Alma Zohar is the half-sister of electronic musician Matan Zohar (a.k.a. Mat Zo).

==Musical career==

Her debut album, Speak (Dabri), released in July 2008 combined various musical genres, including world music, jazz, reggae, folk and rock. It has achieved gold status in Israel. The album, which was produced by Assaf Ayalon, included the singles, "Indian Love Song (Miguel)" ("Shir Ahava Indiani") and "Know" ("Da"). In the aftermath of the album's success, Zohar was honored by Reshet Gimel and Galgalatz as the new artist of the year and the Singer of the Year in the Galgalatz Annual Parade.

"I Was Excited for You", the first single from Zohar's second album, Thirty-Three, was released in March 2010, and the album followed in March.
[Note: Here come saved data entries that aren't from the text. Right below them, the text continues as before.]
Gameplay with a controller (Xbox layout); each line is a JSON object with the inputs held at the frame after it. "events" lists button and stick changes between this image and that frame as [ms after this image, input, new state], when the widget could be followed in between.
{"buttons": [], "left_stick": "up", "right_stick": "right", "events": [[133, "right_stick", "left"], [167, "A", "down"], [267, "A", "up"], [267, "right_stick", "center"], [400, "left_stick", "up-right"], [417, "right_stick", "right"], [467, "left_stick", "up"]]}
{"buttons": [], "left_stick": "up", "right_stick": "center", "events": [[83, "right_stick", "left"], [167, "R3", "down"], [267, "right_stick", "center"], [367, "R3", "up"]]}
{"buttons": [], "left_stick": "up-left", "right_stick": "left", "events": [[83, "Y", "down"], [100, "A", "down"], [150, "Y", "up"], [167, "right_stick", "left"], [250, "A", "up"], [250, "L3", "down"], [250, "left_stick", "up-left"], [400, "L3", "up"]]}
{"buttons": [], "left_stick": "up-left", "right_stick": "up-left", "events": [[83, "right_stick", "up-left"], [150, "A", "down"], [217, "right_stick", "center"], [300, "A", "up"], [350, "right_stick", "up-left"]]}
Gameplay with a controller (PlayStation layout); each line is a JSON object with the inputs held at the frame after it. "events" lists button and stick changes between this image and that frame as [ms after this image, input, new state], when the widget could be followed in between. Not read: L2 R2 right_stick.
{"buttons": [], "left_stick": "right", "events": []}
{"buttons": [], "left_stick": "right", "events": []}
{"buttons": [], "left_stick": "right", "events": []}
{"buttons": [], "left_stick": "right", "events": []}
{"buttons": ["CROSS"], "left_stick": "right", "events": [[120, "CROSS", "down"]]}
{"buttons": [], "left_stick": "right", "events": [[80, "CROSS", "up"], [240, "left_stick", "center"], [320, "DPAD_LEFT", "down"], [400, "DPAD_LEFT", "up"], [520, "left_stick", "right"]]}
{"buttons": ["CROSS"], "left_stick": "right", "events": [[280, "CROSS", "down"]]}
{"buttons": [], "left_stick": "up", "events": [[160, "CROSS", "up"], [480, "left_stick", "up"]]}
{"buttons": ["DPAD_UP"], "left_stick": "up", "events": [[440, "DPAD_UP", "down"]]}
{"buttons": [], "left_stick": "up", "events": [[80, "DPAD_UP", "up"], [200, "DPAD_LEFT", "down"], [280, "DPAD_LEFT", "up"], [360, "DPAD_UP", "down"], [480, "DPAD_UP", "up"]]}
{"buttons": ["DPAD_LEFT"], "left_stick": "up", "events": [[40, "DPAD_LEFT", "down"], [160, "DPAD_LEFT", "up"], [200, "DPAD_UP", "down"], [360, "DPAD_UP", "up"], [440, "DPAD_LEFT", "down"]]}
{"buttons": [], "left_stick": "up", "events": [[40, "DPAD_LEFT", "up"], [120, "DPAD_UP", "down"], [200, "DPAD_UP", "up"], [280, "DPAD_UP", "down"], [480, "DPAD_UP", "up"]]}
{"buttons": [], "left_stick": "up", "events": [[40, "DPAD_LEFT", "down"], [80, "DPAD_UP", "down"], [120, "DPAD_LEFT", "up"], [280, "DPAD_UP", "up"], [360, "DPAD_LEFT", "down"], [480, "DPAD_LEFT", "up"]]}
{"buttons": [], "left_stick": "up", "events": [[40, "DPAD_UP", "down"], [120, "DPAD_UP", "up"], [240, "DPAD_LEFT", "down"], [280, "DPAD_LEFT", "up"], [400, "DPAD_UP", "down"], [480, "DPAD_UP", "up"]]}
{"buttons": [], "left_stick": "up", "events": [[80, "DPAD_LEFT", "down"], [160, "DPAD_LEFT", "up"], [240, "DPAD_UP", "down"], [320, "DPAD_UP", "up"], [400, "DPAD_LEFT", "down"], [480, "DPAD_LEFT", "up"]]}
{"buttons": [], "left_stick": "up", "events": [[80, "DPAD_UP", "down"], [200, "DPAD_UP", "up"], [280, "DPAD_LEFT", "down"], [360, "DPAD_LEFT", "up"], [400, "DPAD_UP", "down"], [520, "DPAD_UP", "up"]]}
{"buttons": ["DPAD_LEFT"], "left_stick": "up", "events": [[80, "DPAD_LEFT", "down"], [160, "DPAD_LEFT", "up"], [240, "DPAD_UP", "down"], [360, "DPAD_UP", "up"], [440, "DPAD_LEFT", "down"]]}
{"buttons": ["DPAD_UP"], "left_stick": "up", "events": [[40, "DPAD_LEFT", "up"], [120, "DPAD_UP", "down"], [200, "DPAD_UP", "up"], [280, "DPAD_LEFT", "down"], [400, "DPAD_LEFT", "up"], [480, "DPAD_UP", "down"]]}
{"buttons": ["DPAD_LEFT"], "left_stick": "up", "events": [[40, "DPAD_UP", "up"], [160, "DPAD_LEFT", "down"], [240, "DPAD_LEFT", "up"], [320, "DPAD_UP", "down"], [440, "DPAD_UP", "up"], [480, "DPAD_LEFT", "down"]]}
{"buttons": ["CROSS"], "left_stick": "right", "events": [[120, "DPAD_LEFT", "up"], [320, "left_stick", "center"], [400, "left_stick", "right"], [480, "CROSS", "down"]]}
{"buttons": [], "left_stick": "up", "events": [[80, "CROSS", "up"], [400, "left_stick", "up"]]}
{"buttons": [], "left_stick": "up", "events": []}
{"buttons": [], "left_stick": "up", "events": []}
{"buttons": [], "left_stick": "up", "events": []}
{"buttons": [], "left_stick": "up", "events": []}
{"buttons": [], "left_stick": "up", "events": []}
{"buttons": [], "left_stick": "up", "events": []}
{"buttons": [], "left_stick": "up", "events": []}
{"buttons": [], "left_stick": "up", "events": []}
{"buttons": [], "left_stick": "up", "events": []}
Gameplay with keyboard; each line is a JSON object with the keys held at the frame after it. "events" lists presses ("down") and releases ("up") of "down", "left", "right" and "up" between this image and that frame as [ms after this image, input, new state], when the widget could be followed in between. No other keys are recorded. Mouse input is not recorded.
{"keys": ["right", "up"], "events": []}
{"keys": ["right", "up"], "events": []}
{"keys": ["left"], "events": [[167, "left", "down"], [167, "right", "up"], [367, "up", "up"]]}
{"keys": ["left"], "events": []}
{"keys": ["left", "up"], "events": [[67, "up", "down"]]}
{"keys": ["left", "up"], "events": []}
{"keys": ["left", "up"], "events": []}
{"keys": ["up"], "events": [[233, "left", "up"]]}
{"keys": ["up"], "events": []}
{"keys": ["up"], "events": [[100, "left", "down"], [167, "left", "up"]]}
The album drew upon her experiences in Uganda and Uman and was recorded at Afrokaliptus Studio.

Zohar's third album Lechem, Ahava (Bread, Love) was released in late 2013, having been crowdfunded by her fans. Zohar performed one song in Israeli Arabic, and one song was dedicated to Rona Ramon, the widow of the first Israeli astronaut Ilan Ramon, who was killed in the Space Shuttle Columbia disaster.